In [None]:
import pandas as pd
import numpy as np

In [None]:
df = pd.read_csv('../input/water-potability/water_potability.csv')

In [None]:
df.head()

In [None]:
df.describe()

In [None]:
from sklearn.ensemble import RandomForestRegressor
from sklearn.ensemble import RandomForestClassifier
from sklearn.metrics import mean_absolute_error
from sklearn.metrics import accuracy_score
from sklearn.model_selection import train_test_split
from sklearn.model_selection import cross_val_score
from xgboost import XGBRegressor
import tensorflow as tf
import pandas_profiling as profiling
from tensorflow.keras import layers
import matplotlib.pyplot as plt
import seaborn as sns
import plotly.express as px
%matplotlib inline


In [None]:
X = df.drop(["Potability"], axis=1)
y=df["Potability"]


# splitting our data

X_train, X_valid, y_train, y_valid = train_test_split(X,y, train_size=0.8, test_size=0.2, random_state=42)

In [None]:
# printing X Shape

print("Shape of X ", X.shape)

In [None]:
# printing shape of y
print("Shape of y", y.shape)

In [None]:
# printing out missing values for all columns
m_value = X.isnull().sum()
────────────────────────────────────────
Instruction: Decide whether each statement agrees with the water potability notebook code: (a) the data split puts 80 percent of rows into training, (b) the "Potability" column stays in X, (c) the split uses a random state of 7. Answer yes or no for each, and quote the code that settles it.
────────────────────────────────────────
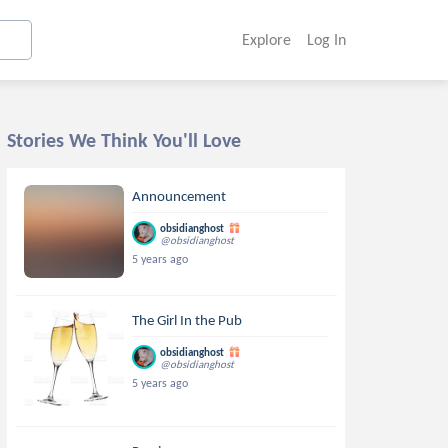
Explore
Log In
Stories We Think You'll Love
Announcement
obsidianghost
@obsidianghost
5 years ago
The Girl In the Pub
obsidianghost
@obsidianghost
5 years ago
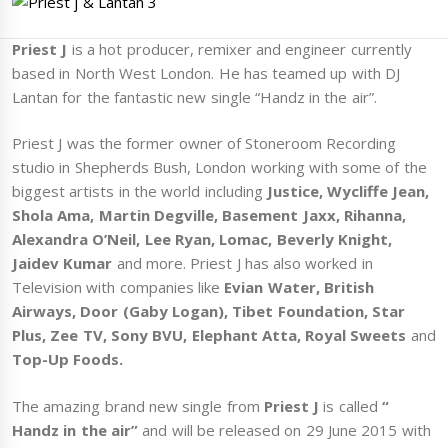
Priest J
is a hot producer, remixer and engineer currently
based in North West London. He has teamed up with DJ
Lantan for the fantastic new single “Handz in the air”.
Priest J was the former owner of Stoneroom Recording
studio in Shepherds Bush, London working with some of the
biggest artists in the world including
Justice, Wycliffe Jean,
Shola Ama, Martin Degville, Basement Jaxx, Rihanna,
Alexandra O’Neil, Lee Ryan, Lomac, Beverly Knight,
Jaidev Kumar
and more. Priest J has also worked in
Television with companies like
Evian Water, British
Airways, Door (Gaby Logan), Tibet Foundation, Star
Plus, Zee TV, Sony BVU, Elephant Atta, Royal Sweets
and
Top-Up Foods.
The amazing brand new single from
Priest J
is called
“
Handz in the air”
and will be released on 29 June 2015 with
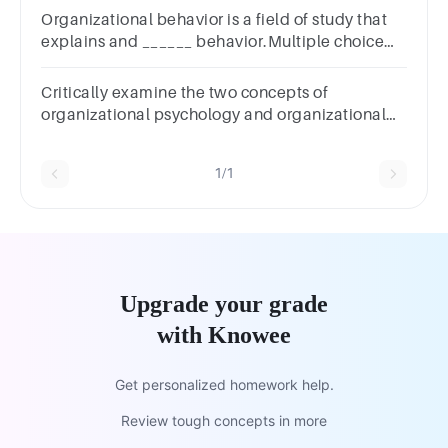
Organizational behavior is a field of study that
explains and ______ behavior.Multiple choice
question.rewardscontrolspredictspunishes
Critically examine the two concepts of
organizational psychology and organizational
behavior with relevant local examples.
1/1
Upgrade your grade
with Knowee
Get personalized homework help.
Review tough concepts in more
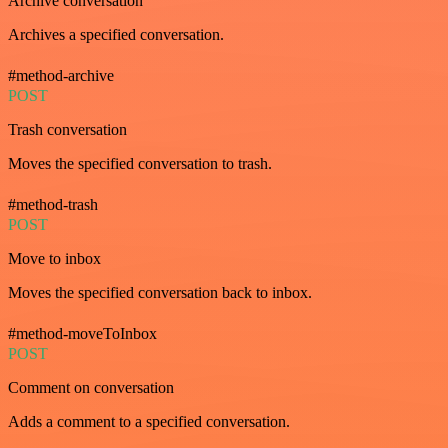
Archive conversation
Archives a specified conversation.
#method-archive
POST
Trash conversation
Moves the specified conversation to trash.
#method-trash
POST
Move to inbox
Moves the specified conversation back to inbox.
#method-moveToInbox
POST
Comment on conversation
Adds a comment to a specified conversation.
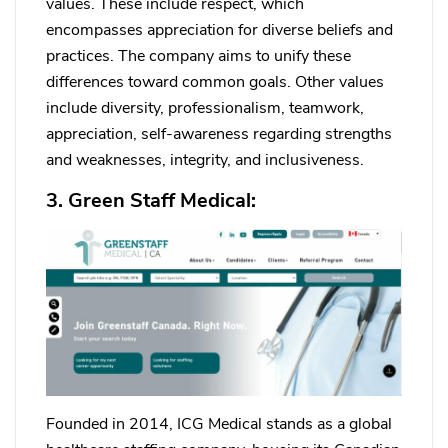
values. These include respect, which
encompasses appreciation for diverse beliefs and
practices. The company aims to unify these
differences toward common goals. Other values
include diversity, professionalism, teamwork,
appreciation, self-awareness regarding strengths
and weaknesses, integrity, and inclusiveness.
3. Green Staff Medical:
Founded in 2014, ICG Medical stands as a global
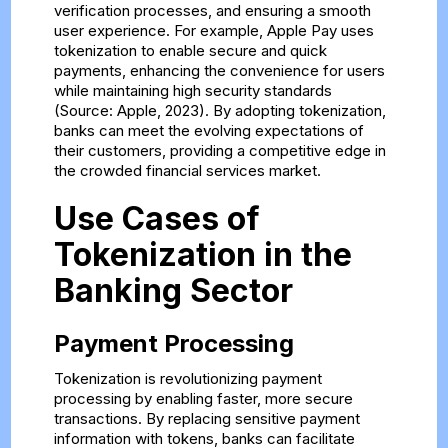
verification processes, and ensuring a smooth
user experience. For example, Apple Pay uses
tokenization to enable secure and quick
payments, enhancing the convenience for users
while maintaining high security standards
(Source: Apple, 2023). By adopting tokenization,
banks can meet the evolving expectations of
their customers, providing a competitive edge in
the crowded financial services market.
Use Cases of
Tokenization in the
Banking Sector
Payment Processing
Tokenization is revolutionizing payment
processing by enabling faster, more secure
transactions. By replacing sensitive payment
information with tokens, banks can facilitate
────────────────────────────────────────
The answer:
(a) Yes: "train_size=0.8"
(b) No: "X = df.drop(["Potability"], axis=1)"
(c) No: "random_state=42"